Day 43: Regensburg to Vohburg. 71km, 4:05.
The day started with Ian having to fix a puncture on my back tyre. I am hopeless at fixing punctures especially on the back tyre. He really battled to get the tyre seated evenly again as the tyres are thick, which meant I had a bumpy ride for 40 km to Kelheim where we found a bike shop. The grumpy mechanic fixed my wheel in no time, using a soapy solution to coax the tyre onto the rim smoothly. Now we know!
Ian has developed an adduction weakness of his little finger on his left hand. The bike shop had a selection of gloves padded with foam which should alleviate it. This is what happens when you have been cycling for 43 days.
We took a ferry from Kelheim to the Monastry of Weltenburg through the Danube gorge. There is no path along this 6 km stretch along the river as the river forges its way through the narrow Franconian Jura ridge, with impressive rocky limestone cliffs on either side. The river is less than 70 meters wide here and is 20 meters deep in places.
We got a good view looking back at the Hall of Liberation, on a bluff above the river, upstream from Kelheim. It was commissioned by Ludwig l and was built by the same architect as the Walhalla in Regensburg, in memory of those who contributed to Germany's liberation from Napoleon's rule.
The Monastry of Weltenburg is the oldest Benedictine Abbey in Bavaria. It was founded in 620AD and built between 1716 - 1751. This is also the oldest monastic brewery in the world. We decided not to stop here as there were hundreds of people and we were running late, still 40 km to go!
Today the signage for the Jakobsweg were posted next to those for the Donau radweg. There are many feeder routes heading west across Germany, that were used by thousands of pilgrims from Eastern Europe, to make their way to Santiago de Compostella in Spain. This route really follows the " followers".
We arrived in Vohburg, our overnight stop, at 15:45. It is a delightful little town and the Gasthaus Stoettnerbrau where we are staying is a typical family-run Bavarian country inn. The dinner was the best we have had in 6 weeks of traveling. We had a Schwabian Maultaschen with Gemuse. A large ravioli stuffed with spinach, cut up and served on a bed of stir fried baby vegetables, soo delicious.

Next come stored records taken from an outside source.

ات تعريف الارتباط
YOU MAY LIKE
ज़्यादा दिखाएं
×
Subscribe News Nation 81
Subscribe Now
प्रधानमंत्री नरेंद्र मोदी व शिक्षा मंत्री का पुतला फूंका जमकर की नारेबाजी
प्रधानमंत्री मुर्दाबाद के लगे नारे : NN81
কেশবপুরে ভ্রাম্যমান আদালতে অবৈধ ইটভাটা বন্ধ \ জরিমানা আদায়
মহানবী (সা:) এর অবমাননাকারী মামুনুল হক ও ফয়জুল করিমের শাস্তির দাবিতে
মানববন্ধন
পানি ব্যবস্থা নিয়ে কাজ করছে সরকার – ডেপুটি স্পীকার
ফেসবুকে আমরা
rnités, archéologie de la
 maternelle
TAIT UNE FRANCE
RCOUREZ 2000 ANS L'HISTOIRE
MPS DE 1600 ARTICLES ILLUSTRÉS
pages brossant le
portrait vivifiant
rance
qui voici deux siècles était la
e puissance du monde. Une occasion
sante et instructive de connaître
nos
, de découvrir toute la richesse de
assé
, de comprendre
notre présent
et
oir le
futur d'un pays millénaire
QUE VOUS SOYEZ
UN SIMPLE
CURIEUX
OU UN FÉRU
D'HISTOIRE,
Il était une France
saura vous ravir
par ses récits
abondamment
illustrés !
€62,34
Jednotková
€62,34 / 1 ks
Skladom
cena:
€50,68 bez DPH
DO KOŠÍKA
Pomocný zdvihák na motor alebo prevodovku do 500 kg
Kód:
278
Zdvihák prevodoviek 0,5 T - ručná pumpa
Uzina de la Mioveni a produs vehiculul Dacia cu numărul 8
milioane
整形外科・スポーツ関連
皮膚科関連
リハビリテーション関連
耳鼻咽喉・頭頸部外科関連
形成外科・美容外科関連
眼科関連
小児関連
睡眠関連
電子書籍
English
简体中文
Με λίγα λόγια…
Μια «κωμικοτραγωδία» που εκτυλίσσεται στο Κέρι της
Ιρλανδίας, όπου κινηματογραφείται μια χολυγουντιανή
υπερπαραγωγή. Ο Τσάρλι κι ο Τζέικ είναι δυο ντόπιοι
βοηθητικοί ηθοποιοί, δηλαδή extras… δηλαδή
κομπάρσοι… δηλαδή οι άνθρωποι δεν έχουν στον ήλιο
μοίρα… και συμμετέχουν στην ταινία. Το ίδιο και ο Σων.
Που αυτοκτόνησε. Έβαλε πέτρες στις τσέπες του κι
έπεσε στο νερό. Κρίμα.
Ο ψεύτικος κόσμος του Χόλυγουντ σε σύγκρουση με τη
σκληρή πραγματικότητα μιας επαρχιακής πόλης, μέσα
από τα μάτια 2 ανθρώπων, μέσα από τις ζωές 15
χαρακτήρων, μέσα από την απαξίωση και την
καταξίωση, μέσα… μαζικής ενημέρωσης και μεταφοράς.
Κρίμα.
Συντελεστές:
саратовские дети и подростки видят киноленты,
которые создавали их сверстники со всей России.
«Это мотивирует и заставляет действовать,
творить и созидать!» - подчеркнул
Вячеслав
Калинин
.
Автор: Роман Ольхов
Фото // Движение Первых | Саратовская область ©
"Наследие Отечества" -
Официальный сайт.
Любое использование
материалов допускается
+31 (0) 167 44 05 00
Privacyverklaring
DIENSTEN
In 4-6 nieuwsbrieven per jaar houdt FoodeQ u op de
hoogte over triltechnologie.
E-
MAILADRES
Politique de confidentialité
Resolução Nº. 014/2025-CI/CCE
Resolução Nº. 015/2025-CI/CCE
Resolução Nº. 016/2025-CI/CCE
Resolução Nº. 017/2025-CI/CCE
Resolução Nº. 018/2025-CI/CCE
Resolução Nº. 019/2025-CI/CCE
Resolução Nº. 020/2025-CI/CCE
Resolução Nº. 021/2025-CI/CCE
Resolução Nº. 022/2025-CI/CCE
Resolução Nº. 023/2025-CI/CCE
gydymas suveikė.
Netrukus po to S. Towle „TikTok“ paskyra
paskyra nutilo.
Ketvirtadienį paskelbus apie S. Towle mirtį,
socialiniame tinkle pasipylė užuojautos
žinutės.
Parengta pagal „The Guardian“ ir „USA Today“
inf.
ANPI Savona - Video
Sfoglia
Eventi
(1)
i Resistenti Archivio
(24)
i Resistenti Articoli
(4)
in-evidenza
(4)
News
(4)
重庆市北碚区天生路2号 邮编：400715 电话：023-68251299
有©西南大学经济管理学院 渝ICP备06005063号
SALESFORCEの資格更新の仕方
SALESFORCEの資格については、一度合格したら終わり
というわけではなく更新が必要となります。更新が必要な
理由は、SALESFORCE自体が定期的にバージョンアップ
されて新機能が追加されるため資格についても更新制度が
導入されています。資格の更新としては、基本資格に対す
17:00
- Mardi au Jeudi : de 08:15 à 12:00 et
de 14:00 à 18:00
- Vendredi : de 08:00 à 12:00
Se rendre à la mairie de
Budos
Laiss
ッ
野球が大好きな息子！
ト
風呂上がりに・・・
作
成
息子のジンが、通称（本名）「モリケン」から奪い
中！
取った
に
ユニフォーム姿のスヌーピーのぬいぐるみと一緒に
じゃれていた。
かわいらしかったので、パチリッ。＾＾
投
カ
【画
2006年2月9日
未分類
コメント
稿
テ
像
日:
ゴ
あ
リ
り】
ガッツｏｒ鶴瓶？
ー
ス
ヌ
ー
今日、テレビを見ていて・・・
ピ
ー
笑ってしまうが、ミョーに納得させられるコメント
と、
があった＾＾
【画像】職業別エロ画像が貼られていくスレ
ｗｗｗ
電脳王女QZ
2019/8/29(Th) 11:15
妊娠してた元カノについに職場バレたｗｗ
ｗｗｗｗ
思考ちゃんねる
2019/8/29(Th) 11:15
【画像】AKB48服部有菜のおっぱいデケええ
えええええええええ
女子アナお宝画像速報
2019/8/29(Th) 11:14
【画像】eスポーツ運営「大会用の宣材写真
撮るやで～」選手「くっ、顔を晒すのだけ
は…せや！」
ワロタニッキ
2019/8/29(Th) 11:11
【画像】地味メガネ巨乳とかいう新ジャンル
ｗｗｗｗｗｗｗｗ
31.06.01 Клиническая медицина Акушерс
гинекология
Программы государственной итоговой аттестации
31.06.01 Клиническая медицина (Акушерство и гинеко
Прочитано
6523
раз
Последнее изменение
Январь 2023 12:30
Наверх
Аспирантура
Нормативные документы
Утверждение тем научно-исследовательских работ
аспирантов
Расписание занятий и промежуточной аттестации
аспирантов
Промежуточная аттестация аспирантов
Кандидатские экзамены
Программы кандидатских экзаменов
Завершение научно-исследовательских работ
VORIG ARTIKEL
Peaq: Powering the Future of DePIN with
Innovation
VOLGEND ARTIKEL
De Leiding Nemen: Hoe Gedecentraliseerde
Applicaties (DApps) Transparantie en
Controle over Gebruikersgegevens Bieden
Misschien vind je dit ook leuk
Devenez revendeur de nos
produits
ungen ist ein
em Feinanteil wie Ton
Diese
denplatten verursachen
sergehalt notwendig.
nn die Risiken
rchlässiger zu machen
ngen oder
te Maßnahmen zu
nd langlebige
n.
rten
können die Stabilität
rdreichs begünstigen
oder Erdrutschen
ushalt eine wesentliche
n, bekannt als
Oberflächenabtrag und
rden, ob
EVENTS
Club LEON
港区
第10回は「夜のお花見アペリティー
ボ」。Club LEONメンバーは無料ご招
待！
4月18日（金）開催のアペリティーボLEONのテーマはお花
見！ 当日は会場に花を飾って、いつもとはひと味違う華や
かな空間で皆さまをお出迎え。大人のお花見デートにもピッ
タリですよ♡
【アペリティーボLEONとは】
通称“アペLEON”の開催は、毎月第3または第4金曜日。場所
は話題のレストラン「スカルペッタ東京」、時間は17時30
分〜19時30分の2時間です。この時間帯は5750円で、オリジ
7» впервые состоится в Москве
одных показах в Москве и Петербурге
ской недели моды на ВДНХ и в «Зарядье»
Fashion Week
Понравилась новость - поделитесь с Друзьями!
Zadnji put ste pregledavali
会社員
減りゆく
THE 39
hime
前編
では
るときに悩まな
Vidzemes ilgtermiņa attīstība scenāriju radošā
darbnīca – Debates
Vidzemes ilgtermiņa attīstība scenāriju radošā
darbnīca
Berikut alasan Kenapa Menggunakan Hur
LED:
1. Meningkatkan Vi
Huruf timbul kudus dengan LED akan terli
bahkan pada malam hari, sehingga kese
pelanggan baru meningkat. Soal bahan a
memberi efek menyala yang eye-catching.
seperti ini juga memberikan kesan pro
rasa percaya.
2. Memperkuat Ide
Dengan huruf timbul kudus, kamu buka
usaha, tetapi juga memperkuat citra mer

Limestone hills and outcrops starting to appear along the river.
The Bavarian gardens are in full bloom.
The Weisses Brewery in Kelheim, the first brewery to make wheat (heffeweisen) beer.
The Hall of Liberation above Kelheim.
Looking back as we enter the Danube Gorge.
In the Danube Gorge - the deepest and narrowest part of the Danube.
Hops, an essential Bavarian crop
Vohburg, our overnight stop.
Looks an interesting stretch of the river. Have you been cycling with gloves? I fing my 'cut-offs' really help with comfort, besides giving a bit of protection.